Jim Langley is RBR’s Technical Editor. A pro mechanic & cycling writer for more than 40 years, he’s the author of Your Home Bicycle Workshop in the RBR eBookstore. Tune in to Jim’s popular YouTube channel for wheel building & bike repair how-to’s. Jim’s also known for his cycling streak that ended in February 2022 with a total of 10,269 consecutive daily rides (28 years, 1 month and 11 days of never missing a ride). Click to read Jim’s full bio.
Don Haller says
Good article, but I clamp my 2022 Trek Madone using a SILCA Hirobel in conjunction with my Park PCS-10.3 work stand. This spreads the load and uses polyurethane type mounts under the frame junction points to secure the bike with rubber straps. With this method there is absolutely no chance of a collapsed top tube or seat tube, period. It is pricey but one of the best tools I have bought for my bike in a while.
Rick Carpenter says
I agree with Don. The SILICA Hirobel is a game-changer!
Jim Langley says
Thanks for mentioning SILCA’s Hirobel Don, glad you like it. Your Park repair stand came with a clamp specifically designed to protect and safeguard all bicycles and that includes carbon bikes – so another device to do it is not needed.
But then some people like to wear a belt and suspenders at the same time 😉 so I can understand. For anyone interested here’s the Hirobel https://silca.cc/products/hirobel-clamp
Thanks!
Jim
Don Haller says
Jim,
Although the Park stand is a great tool, the Park clamp pads leave a lot on the table. They are harder than they could be, and the width of the channel is a bit narrow for the wider seat posts of Aero bikes today. So, yes, in my case I’ll choose to wear the belt and suspenders to keep my carbon seat post from micro cracks or scratches.
Thanks for the reply – Love your newsletter and look forward to seeing it come into my inbox on Thursdays. Keep up the great information.
Jim Langley says
Thanks for explaining Don.

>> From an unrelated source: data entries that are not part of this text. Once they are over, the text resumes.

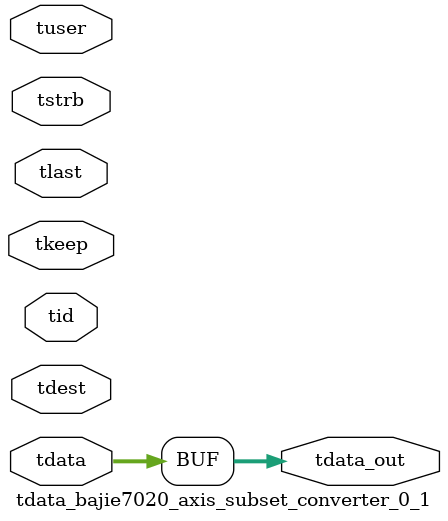
<source format=v>


`timescale 1ps/1ps

module tdata_bajie7020_axis_subset_converter_0_1 #
(
parameter C_S_AXIS_TDATA_WIDTH = 32,
parameter C_S_AXIS_TUSER_WIDTH = 0,
parameter C_S_AXIS_TID_WIDTH   = 0,
parameter C_S_AXIS_TDEST_WIDTH = 0,
parameter C_M_AXIS_TDATA_WIDTH = 32
)
(
input  [(C_S_AXIS_TDATA_WIDTH == 0 ? 1 : C_S_AXIS_TDATA_WIDTH)-1:0     ] tdata,
input  [(C_S_AXIS_TUSER_WIDTH == 0 ? 1 : C_S_AXIS_TUSER_WIDTH)-1:0     ] tuser,
input  [(C_S_AXIS_TID_WIDTH   == 0 ? 1 : C_S_AXIS_TID_WIDTH)-1:0       ] tid,
input  [(C_S_AXIS_TDEST_WIDTH == 0 ? 1 : C_S_AXIS_TDEST_WIDTH)-1:0     ] tdest,
input  [(C_S_AXIS_TDATA_WIDTH/8)-1:0 ] tkeep,
input  [(C_S_AXIS_TDATA_WIDTH/8)-1:0 ] tstrb,
input                                                                    tlast,
output [C_M_AXIS_TDATA_WIDTH-1:0] tdata_out
);

assign tdata_out = {tdata[63:0]};

endmodule


</source>
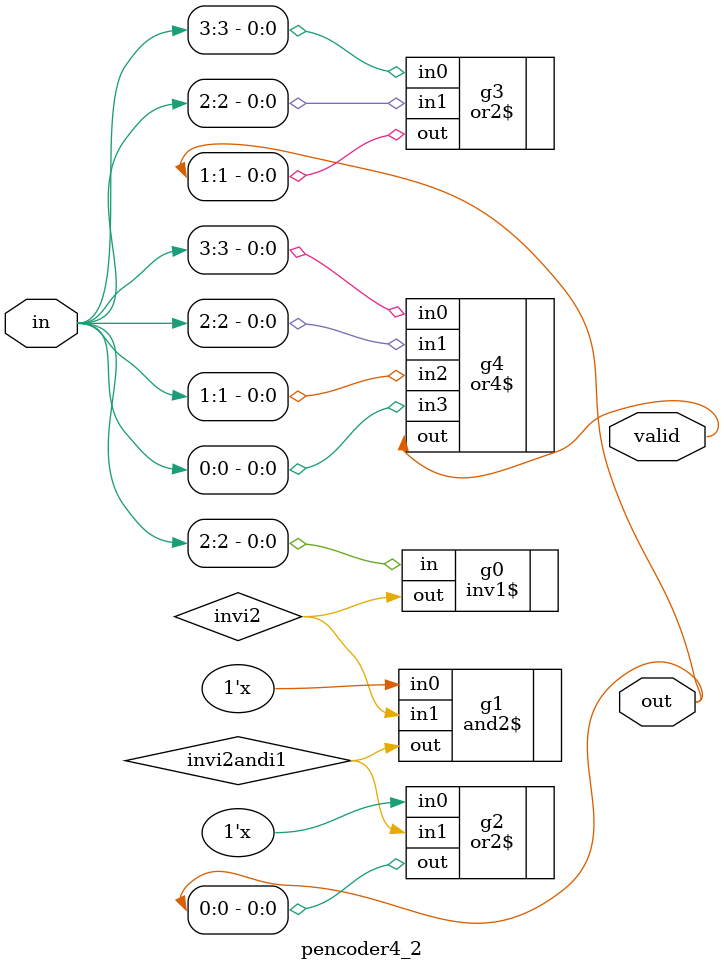
<source format=v>
module encoder4_2(
    input [3:0] in,
    output [1:0] out
);

    or2$ g0(.out(out[1]), .in0(in[2]), .in1(in[3]));
    or2$ g1(.out(out[0]), .in0(in[1]), .in1(in[3]));

endmodule



module pencoder4_2(input [3:0] in,
                   output [1:0] out,
                   output valid);

    wire invi2, invi2andi1;

    inv1$ g0(.out(invi2), .in(in[2]));
    and2$ g1(.out(invi2andi1), .in0(i[1]), .in1(invi2));
    or2$ g2(.out(out[0]), .in0(i[3]), .in1(invi2andi1));

    or2$ g3(.out(out[1]), .in0(in[3]) ,.in1(in[2]));

    or4$ g4(.out(valid), .in0(in[3]), .in1(in[2]), .in2(in[1]), .in3(in[0]));

endmodule
</source>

It sounds like you might have an older Park stand before they went to their micro adjust clamps. These clamps (like the one shown in the story above) have been on the stands for years now and they fit aero posts and have soft jaws. The Hirobel makes sense if you have a clamp that doesn’t fit your bike.
Thanks!
Jim
Bruce says
The Hirobel device distributed by Silca can be clamped in any bike repair stand and then used to support the bike by its top tube resting on top of two soft blocks and secured in place by two silicon straps. No clamping of the bike frame with the use of this device and the support blocks are movable for different length top tubes.
John Fitzpatrick says
I find that if you open the micro adjust before closing the clamp and then turn it down until just snug there is no more pressure on the top tube than if it were being held in your hands.
Jim Langley says
Thanks for the great tip John, appreciate it!
Jim
Jeff says
If there’s not enough room to use the seat post, what about using the seat tube on the theory that there is a lot of the seat post inside the seat tube to reinforce it?